Categories: Preschoolers, Love & sex, Pregnancy & birth, Education

At four years old, my daughter knows what a penis is and (more or less) that it's something that boys have. After all, she has two brothers and a dad, so it's not like she hasn't seen one before. According to the Brook Advisory Centres and the Family Planning Association, two British non-profits that focus on sexual health and education, she's off to a good start.

The two organizations are calling for mandatory Sex and Relationships Education, beginning as young as four years old. Brook's CEO, Simon Blake, said that "If we get high quality sex and relationships education in every primary and secondary school across the UK, all the evidence shows teenage pregnancy rates will continue to fall and will improve young people's sexual health."
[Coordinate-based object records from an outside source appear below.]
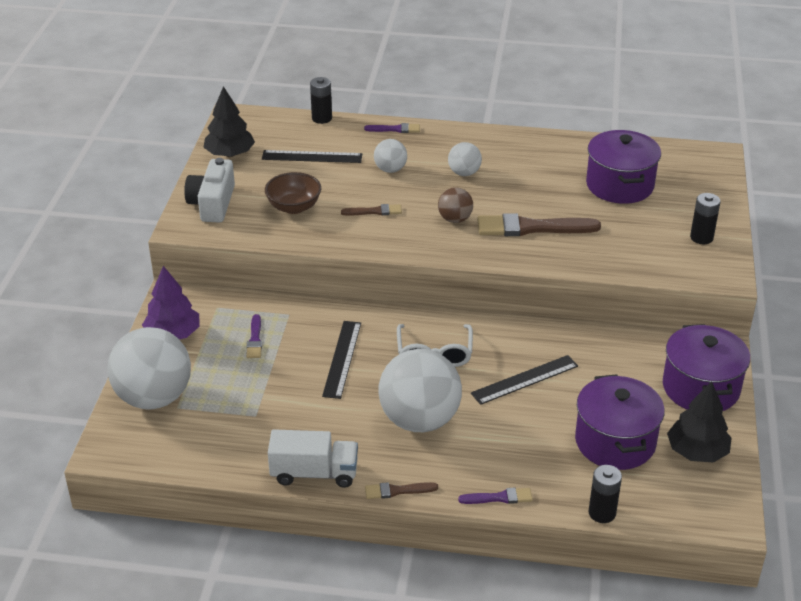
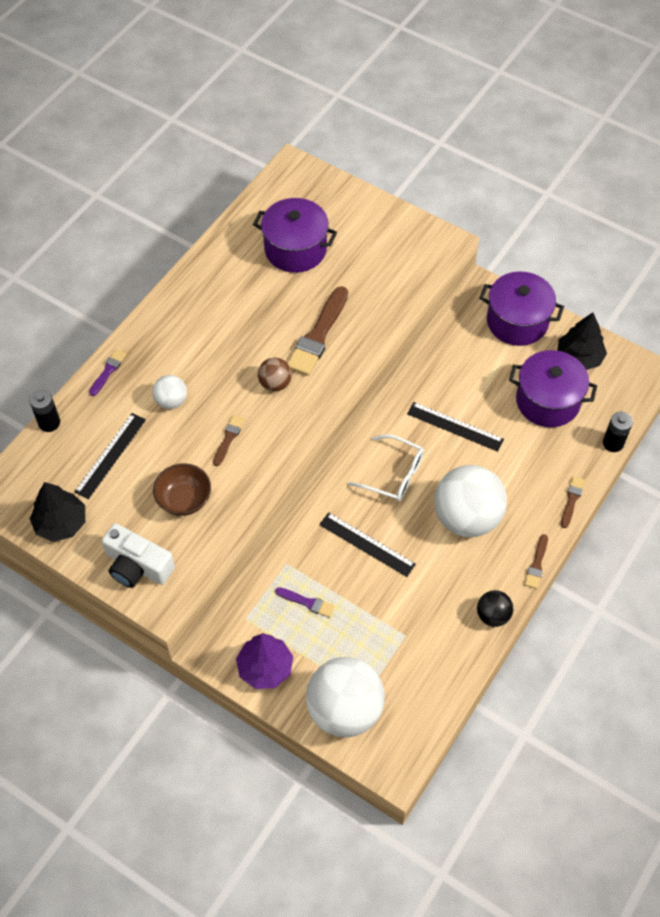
camera: 65 degrees left, 20 degrees up
white truck [268,429,358,488] -> black ball [477,590,513,627]
white ball [448,142,482,176] -> none
purple brush [458,488,533,504] -> brown brush [561,476,585,528]
black ruler [471,355,578,405] -> black ruler turned 60 degrees counterclockwise [407,402,504,452]
black battery [690,193,720,244] -> none

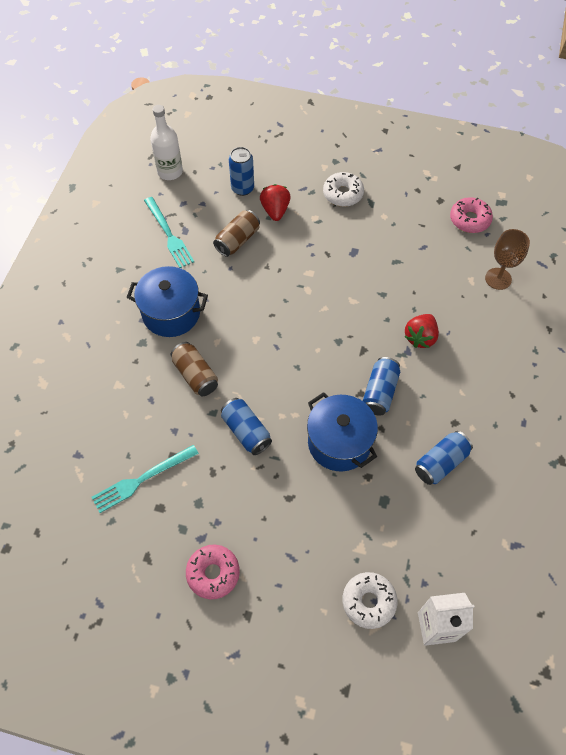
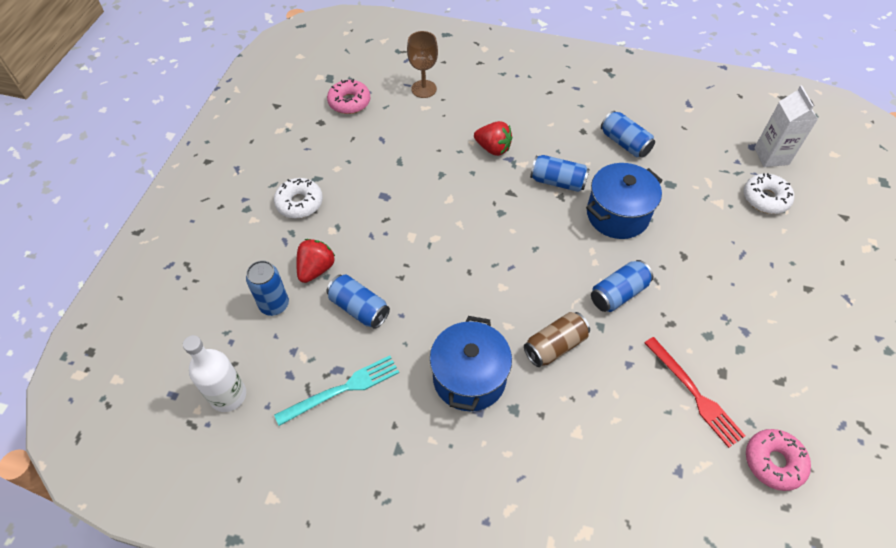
camera: 90 degrees left, 5 degrees down
turquoise fork [91,445,199,513] -> red fork [645,337,746,448]
pink donut [186,545,240,599] -> pink donut moved to [746,429,811,491]
brown can [213,210,260,257] -> blue can [327,274,390,329]
red strawberry [260,184,291,221] -> red strawberry turned 120 degrees clockwise [296,239,335,283]

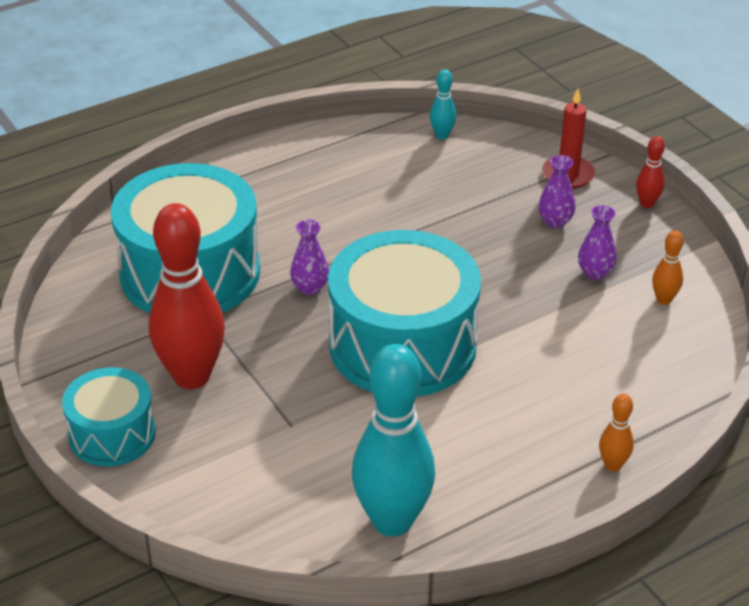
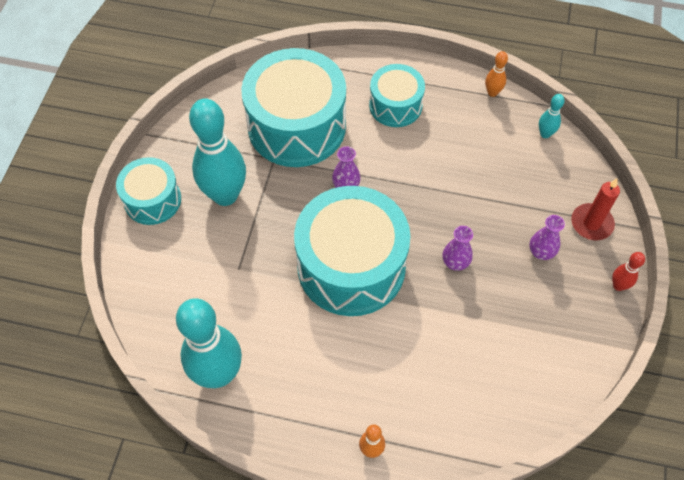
camera: 45 degrees right, 20 degrees up
red bowling pin [149,203,225,389] -> turquoise bowling pin [189,98,246,206]
purple vase [578,205,617,280] -> purple vase moved to [443,226,473,271]
orange bowling pin [652,230,684,305] -> orange bowling pin moved to [485,51,508,97]
none -> turquoise drum [369,64,425,127]

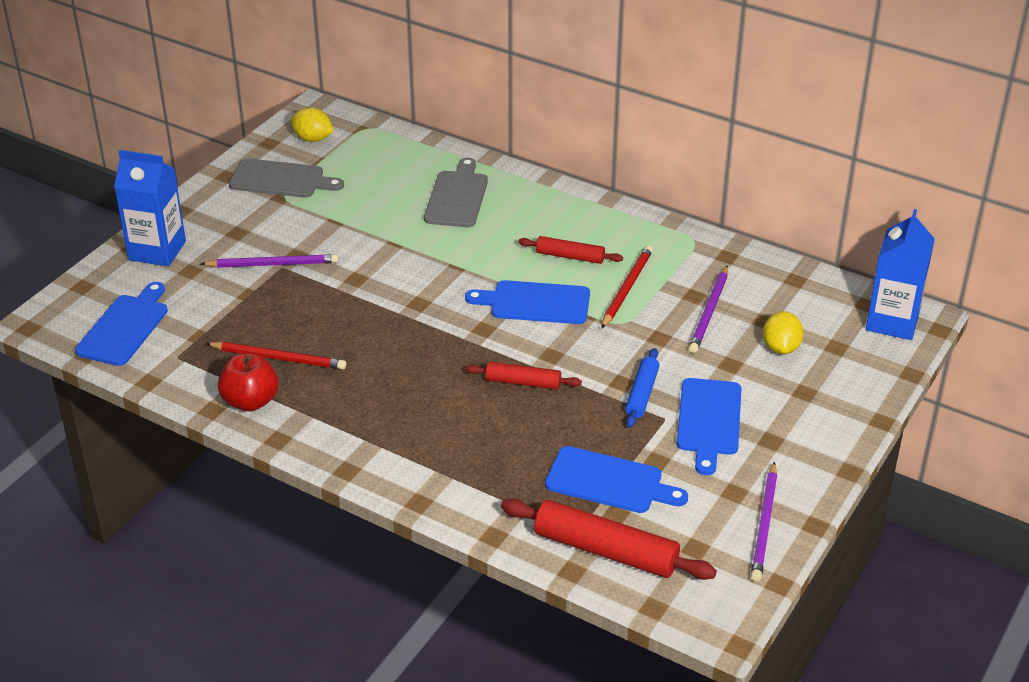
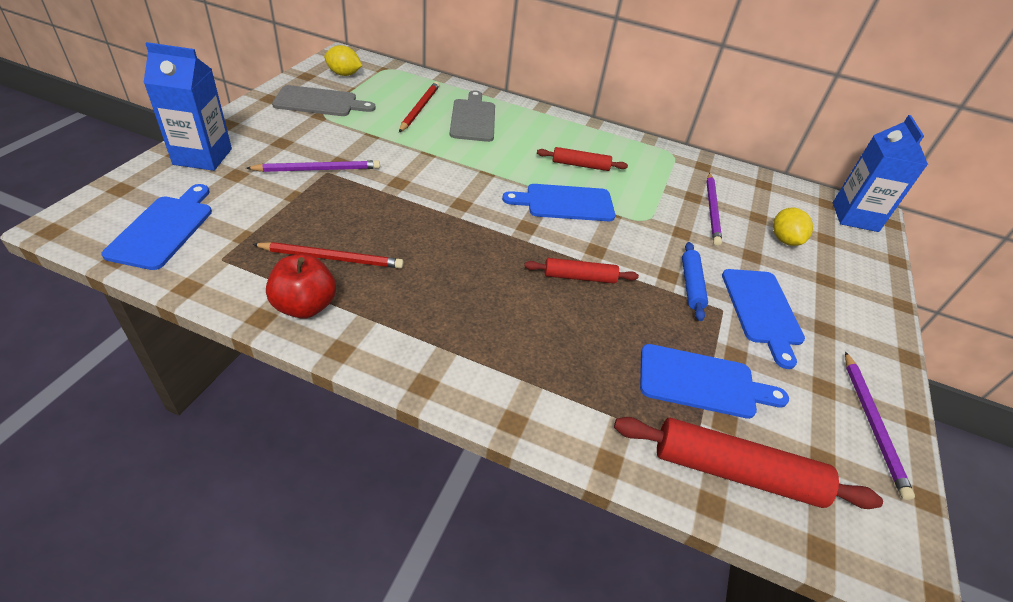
camera: 15 degrees left, 5 degrees up
red pencil [601,246,653,329] -> red pencil moved to [399,82,440,132]

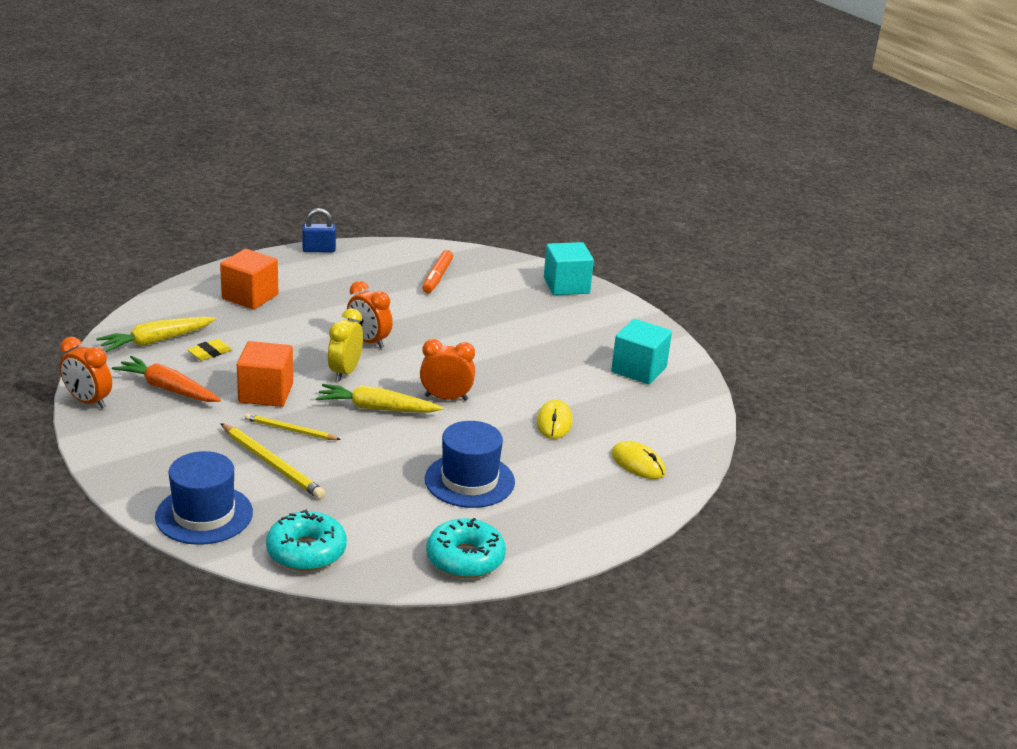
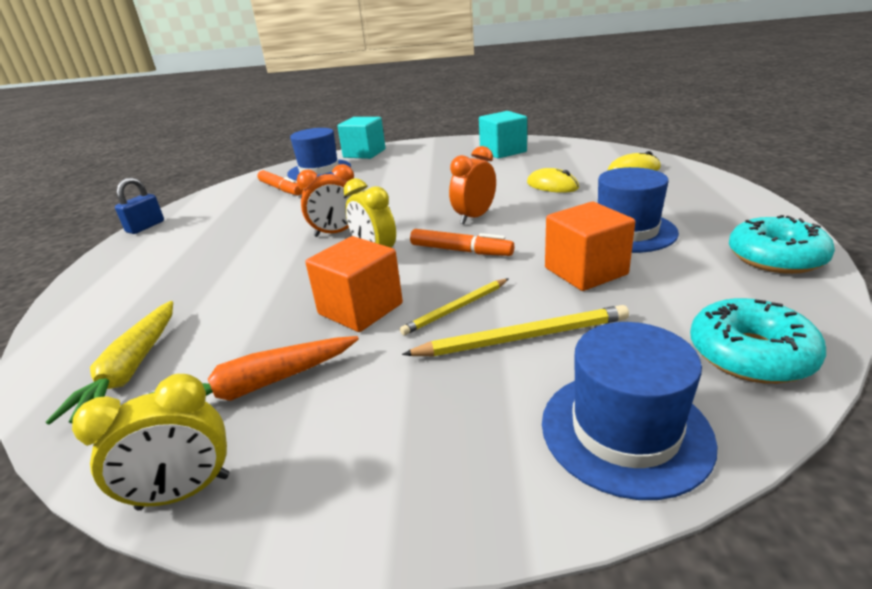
camera: 50 degrees left, 0 degrees up
orange clock [60,337,112,408] -> yellow clock [72,374,229,510]
yellow eraser [187,339,232,361] -> none
orange cube [220,249,278,309] -> orange cube moved to [545,202,635,291]
yellow carrot [316,384,443,413] -> orange marker [410,229,514,256]
none -> blue hat [287,128,351,181]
"Young people will find information and if we don't give it to them in a responsible way, they'll find it from elsewhere," notes Julie Bentley, CEO of the FPA. "Pornography is a good example... what it does is it distorts their understanding about sex." The organizations want to make sure that kids get adequate and accurate information about both the emotional and practical aspects of sex, in part to help stop the rising numbers of cases of sexually transmitted diseases and teenage abortions.

Naturally, there are parents who don't like the idea. "I wouldn't be discussing it with my children at that age so I wouldn't want the school to be doing it," says one mother of a six-year-old and a one-year-old. I don't know -- I know my daughter is aware that boys are different from girls and I certainly don't want her to grow up believing myths such as "you can't get pregnant the first time." I want her to have good information and if the schools can work with experts to develop an age-appropriate curriculum, that seems like a good idea to me.